The methodology problems arose from ComScore's June 2002 acquisition of the Media Metrix audience panel. The company acquired the panel during the unwinding of Jupiter Media Metrix. ComScore's acquisition, however, did not include the meter software, which was sold to Nielsen//NetRatings to settle a patent lawsuit. (Jupiter Media Metrix's research arm, Jupiter Research, is now owned by the parent company of this site.)
Without the tracking software, ComScore incorporated its own server-based measuring system with the November 2002 release of Media Metrix 2.0.
In addition to the 50,000 home Internet users recruited via Random Digital Dial sampling methodology, Media Metrix 2.0 expanded its measurement panel to 120,000, including 35,000 samples of at-work and university users.
The company started looking into its numbers when it received reports from some clients that its site statistics were off. This was nothing new, as Web sites have griped about Web measurement services under-counting site visitors since the Internet's inception.
Hess said when ComScore re-examined its methodology, it found flaws in its at-work sampling.

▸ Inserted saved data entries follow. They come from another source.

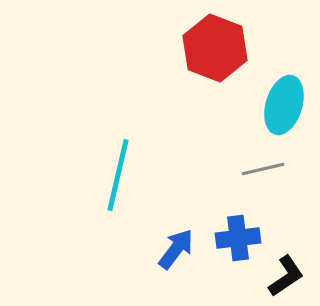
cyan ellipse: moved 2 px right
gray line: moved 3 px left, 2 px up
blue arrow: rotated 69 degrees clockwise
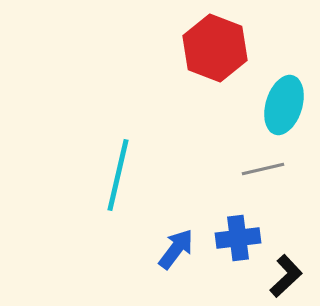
black L-shape: rotated 9 degrees counterclockwise
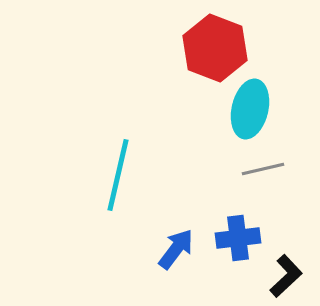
cyan ellipse: moved 34 px left, 4 px down; rotated 4 degrees counterclockwise
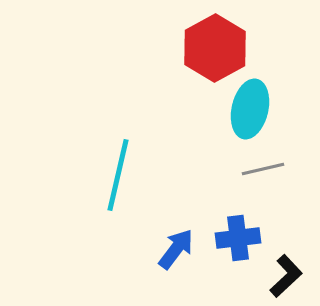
red hexagon: rotated 10 degrees clockwise
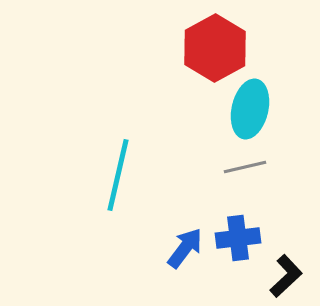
gray line: moved 18 px left, 2 px up
blue arrow: moved 9 px right, 1 px up
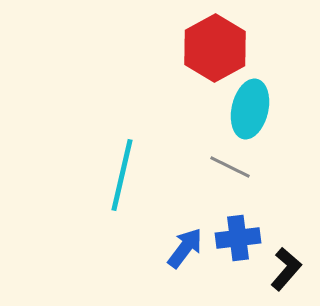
gray line: moved 15 px left; rotated 39 degrees clockwise
cyan line: moved 4 px right
black L-shape: moved 7 px up; rotated 6 degrees counterclockwise
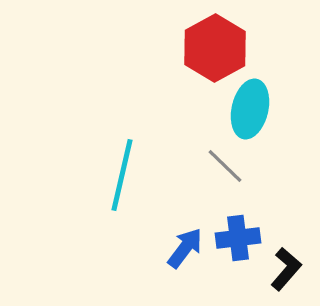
gray line: moved 5 px left, 1 px up; rotated 18 degrees clockwise
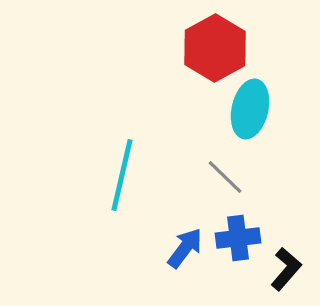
gray line: moved 11 px down
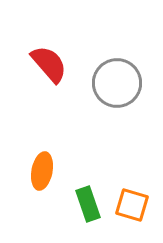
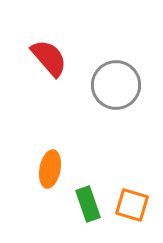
red semicircle: moved 6 px up
gray circle: moved 1 px left, 2 px down
orange ellipse: moved 8 px right, 2 px up
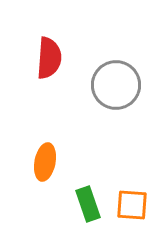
red semicircle: rotated 45 degrees clockwise
orange ellipse: moved 5 px left, 7 px up
orange square: rotated 12 degrees counterclockwise
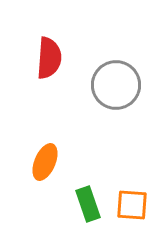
orange ellipse: rotated 12 degrees clockwise
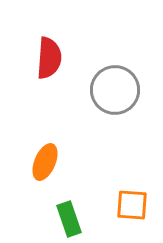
gray circle: moved 1 px left, 5 px down
green rectangle: moved 19 px left, 15 px down
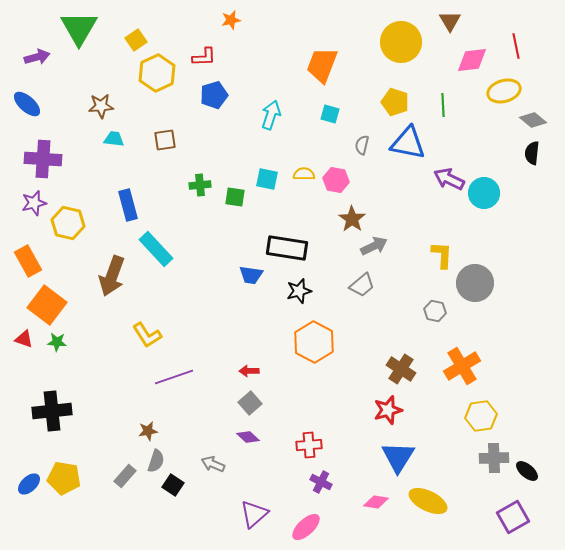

"We communicated these changes to our clients, got their feedback on these changes, and overwhelmingly the response has been positive," said Hess.
While site usage statistics do not carry the same weight as they did during the Internet boom, when companies trumpeted Media Metrix figures in their public offering filings, the vast differences between the site statistics from different measurement companies has not helped Internet publishers gain credibility for the medium.
The need for a set methodology for Web site measurement has been bandied about for some time. However, last December, the Audit Bureau of Circulations decided to fold its standalone Web site-auditing service, ABCi, into its offline offering. The auditing service is now available only to ABC members, likely decreasing the number of audits it performs.
"There's really a need for a common set of conventions and some accountability in the form of consistent application of those conventions," said Michael Zimbalist, executive director of the Online Publishers Association (OPA).
Hess said the restatements do not affect ComScore's collaboration on research studies with groups such as the OPA.
Media Metrix and its rival, NetRatings, usually differ greatly in their Web site reports, leading some companies to pick and choose which figures to highlight. WeatherBug, for example, used the Media Metrix figures to label itself the Internet's top weather site, despite Weather.com garnering more visitors in NetRatings' rankings. Media Metrix's re-jiggered results downgraded WeatherBug's audience, putting it behind Weather.com.
The increase in many sites' at-work audience could give more credence to Web publishers' contention that the Internet is the prime media vehicle for daytime hours.
The OPA has pushed the idea of "prime time" daytime hours on the Internet. Web publishers have also begun to use dayparts, in order to charge a premium to advertisers to reach consumers during the day.